Nelle prossime settimane sarà fatto l’inventario della merce stipata in magazzino, che verrà prezzata capo per capo: già in vendita, con aste telematiche bandite tra la fine di gennaio e l’11 febbraio, rivolte a grossisti e negozianti, ci sono due grossi lotti di capi d’abbigliamento rientrati dai tredici monomarca che Rifle aveva in tutta Italia, i cui dipendenti sono stati messi in mobilità.

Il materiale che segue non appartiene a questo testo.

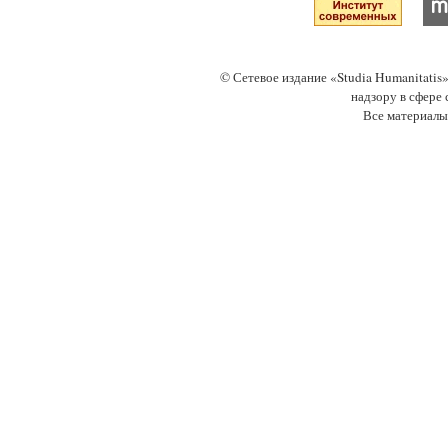
© Сетевое издание «Studia Humanitati
надзору в сфере
Все материалы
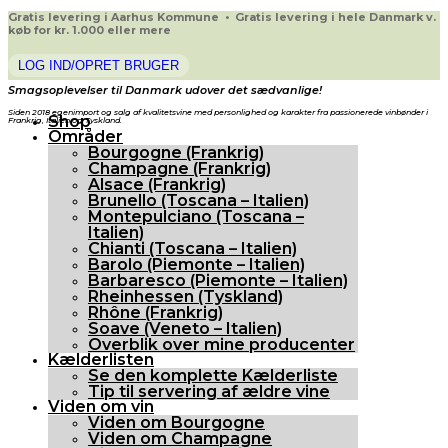
Gratis levering i Aarhus Kommune • Gratis levering i hele Danmark v.
køb for kr. 1.000 eller mere
LOG IND/OPRET BRUGER
Smagsoplevelser til Danmark udover det sædvanlige!
Siden 2018 egenimport og salg af kvalitetsvine med personlighed og karakter fra passionerede vinbønder i
Shop
Frankrig, Italien og Tyskland.
Områder
Bourgogne (Frankrig)
Champagne (Frankrig)
Alsace (Frankrig)
Brunello (Toscana – Italien)
Montepulciano (Toscana –
Italien)
Chianti (Toscana – Italien)
Barolo (Piemonte – Italien)
Barbaresco (Piemonte – Italien)
Rheinhessen (Tyskland)
Rhône (Frankrig)
Soave (Veneto – Italien)
Overblik over mine producenter
Kælderlisten
Se den komplette Kælderliste
Tip til servering af ældre vine
Viden om vin
Viden om Bourgogne
Viden om Champagne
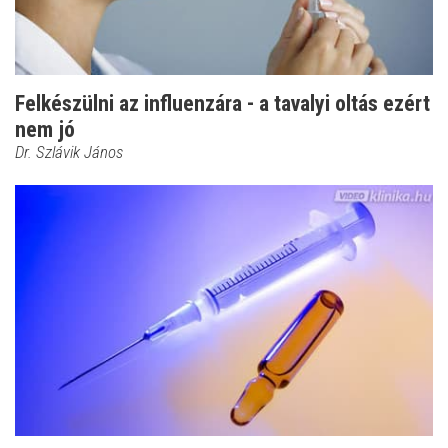
Felkészülni az influenzára - a tavalyi oltás ezért
nem jó
Dr. Szlávik János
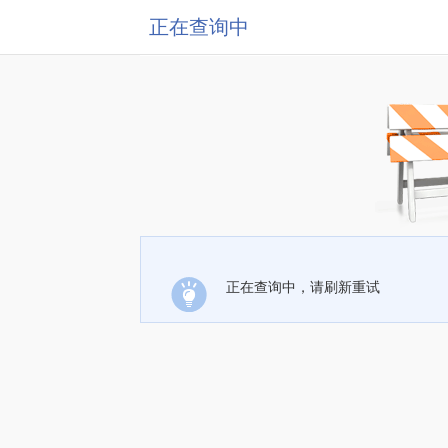
正在查询中
正在查询中，请刷新重试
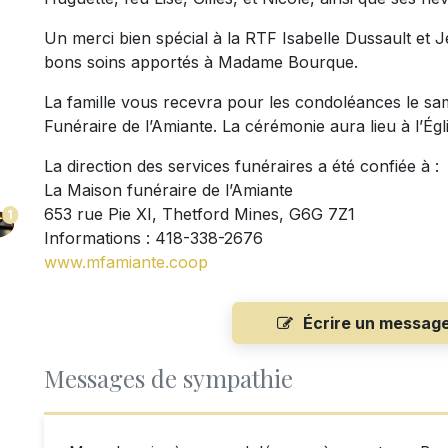
Un merci bien spécial à la RTF Isabelle Dussault et J
bons soins apportés à Madame Bourque.
La famille vous recevra pour les condoléances le sa
Funéraire de l’Amiante. La cérémonie aura lieu à l’Ég
La direction des services funéraires a été confiée à :
La Maison funéraire de l’Amiante
653 rue Pie XI, Thetford Mines, G6G 7Z1
1
Informations : 418-338-2676
www.mfamiante.coop
Écrire un messag
Messages de sympathie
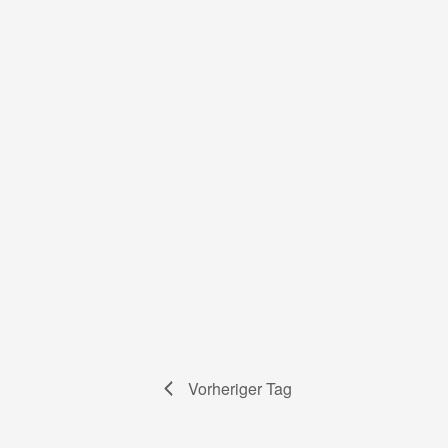
Vorheriger Tag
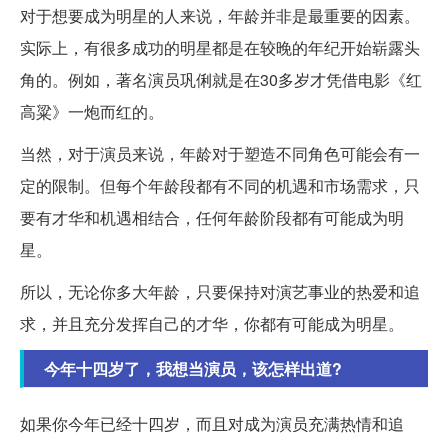
对于想要成为明星的人来说，年龄并非是最重要的因素。
实际上，有很多成功的明星都是在较晚的年纪开始崭露头
角的。例如，著名演员巩俐就是在30多岁才凭借电影《红
高粱》一炮而红的。
当然，对于演员来说，年龄对于塑造不同角色可能会有一
定的限制。但每个年龄段都有不同的机遇和市场需求，只
要有才华和机遇相结合，任何年龄阶段都有可能成为明
星。
所以，无论你多大年龄，只要保持对演艺事业的热爱和追
求，并且充分发挥自己的才华，你都有可能成为明星。
今年十四岁了，我想当演员，该怎样出道?
如果你今年已经十四岁，而且对成为演员充满热情和追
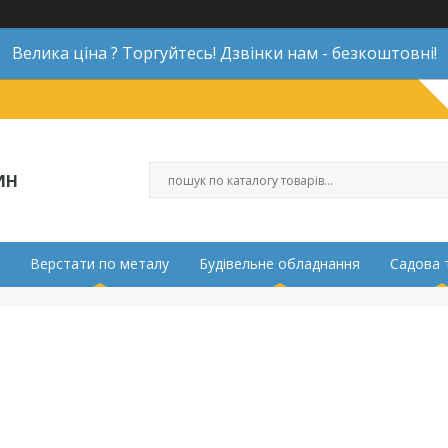
Велика ціна ? Торгуйтесь! Дзвінки нам - безкоштовні!
ИН
Верстати по металу
Будівельне обладнання
Садова 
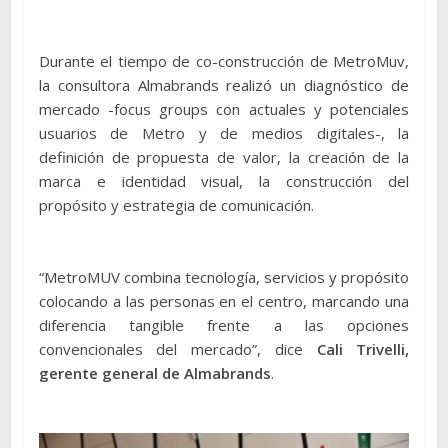
Durante el tiempo de co-construcción de MetroMuv,
la consultora Almabrands realizó un diagnóstico de
mercado -focus groups con actuales y potenciales
usuarios de Metro y de medios digitales-, la
definición de propuesta de valor, la creación de la
marca e identidad visual, la construcción del
propósito y estrategia de comunicación.
“MetroMUV combina tecnología, servicios y propósito
colocando
a las personas en el centro, marcando una
diferencia tangible frente a las opciones
convencionales del mercado”, dice
Cali Trivelli,
gerente general de Almabrands
.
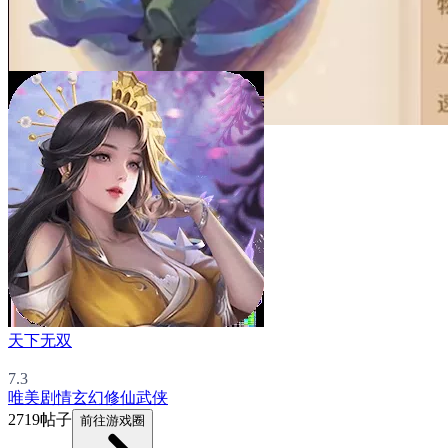
天下无双
7.3
唯美
剧情
玄幻
修仙
武侠
2719帖子
前往游戏圈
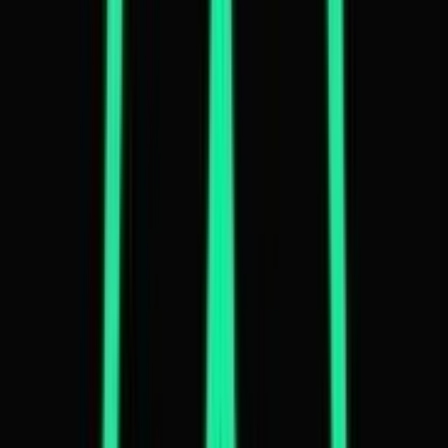
Produkte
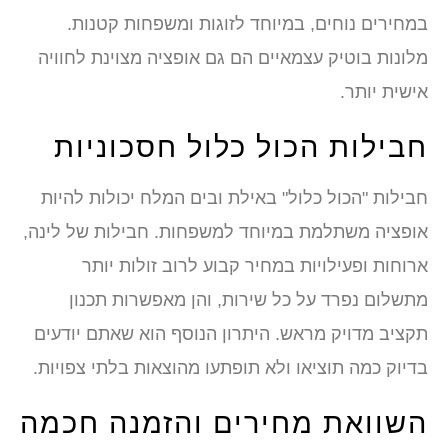
במחירים נוחים, במיוחד לזוגות ומשפחות קטנות.
מלונות בוטיק עצמאיים הם גם אופציה מצוינת לחוויה
אישית יותר.
חבילות הכול כלול חסכוניות
חבילות "הכול כלול" באילת ובים המלח יכולות להיות
אופציה משתלמת במיוחד למשפחות. חבילות של לינה,
ארוחות ופעילויות במחיר קבוע לרוב זולות יותר
מתשלום נפרד על כל שירות, והן מאפשרות תכנון
תקציב מדויק מראש. היתרון הנוסף הוא שאתם יודעים
בדיוק כמה תוציאו ולא תופתעו מהוצאות בלתי צפויות.
השוואת מחירים והזמנה חכמה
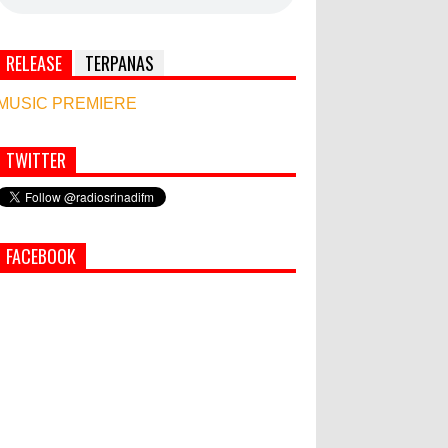
RELEASE
TERPANAS
MUSIC PREMIERE
TWITTER
Simbol Persahabatan, RI Bangun Islamic Centre
di Afghanistan
World Marketing Forum 2022:
FACEBOOK
Sustainability dan Kemanusiaan
jadi Kunci Sukses Pemasar
Hadapi Tantangan Bisnis Jangka
Panjang
PEMKAB KLUNGKUNG GELAR
PASAR MURAH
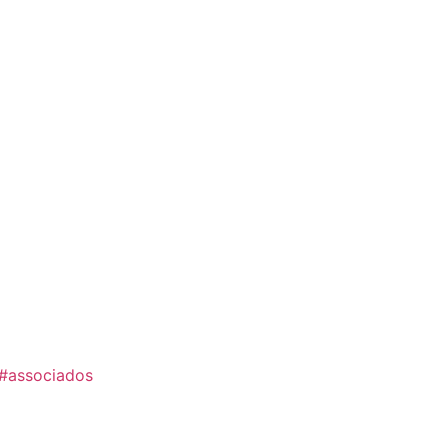
#associados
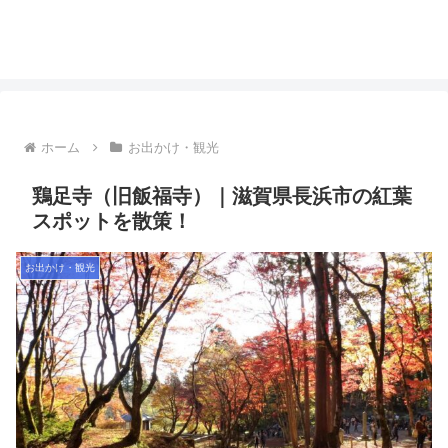
ホーム
お出かけ・観光
鶏足寺（旧飯福寺）｜滋賀県長浜市の紅葉
スポットを散策！
お出かけ・観光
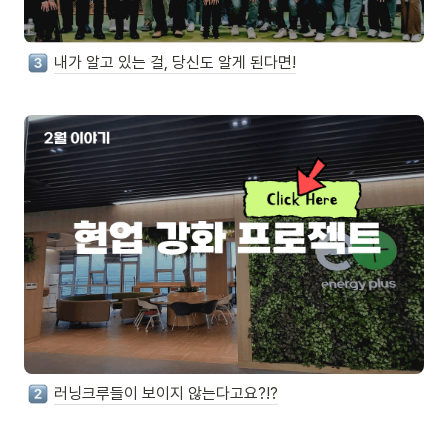
내가 알고 있는 걸, 당신도 알게 된다면!
러닝크루들이 보이지 않는다고요?!?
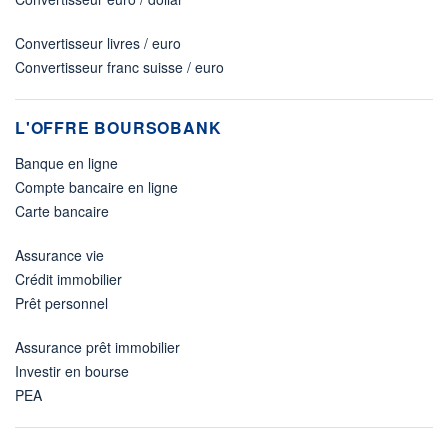
Convertisseur livres / euro
Convertisseur franc suisse / euro
L'OFFRE BOURSOBANK
Banque en ligne
Compte bancaire en ligne
Carte bancaire
Assurance vie
Crédit immobilier
Prêt personnel
Assurance prêt immobilier
Investir en bourse
PEA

Per il lotto da circa 50mila capi di abbigliamento c’è un’offerta da 115mila euro; per il secondo da 10mila e rotti capi la base d’asta è di 20mila euro: il prezzo è una media di 2,2 euro a capo, e costituisce la “tariffa” di riferimento a cui verranno venduti anche i singoli pezzi in offerta al dettaglio nel temporary outlet di prossima apertura.
Prima avverrà la vendita al dettaglio ai clienti che si presenteranno all’outlet di Barberino e che entreranno a turno nel negozio allestito per l’occasione, dopodiché avrà luogo una grande asta finale dell’invenduto.
Tra le due aste a blocchi e la grande vendita al dettaglio ci sarà la liquidazione, sempre all’asta, degli arredi degli uffici, scrivanie, sedie, Pc e tablet di impiegati e manager, persino lo smartphone in dotazione all’amministratore delegato; quattro auto aziendali sono state invece vendute dal curatore fallimentare.
L’avventura iniziata da Giulio e Fiorenzo Fratini, purtroppo, è ora definitivamente al capolinea.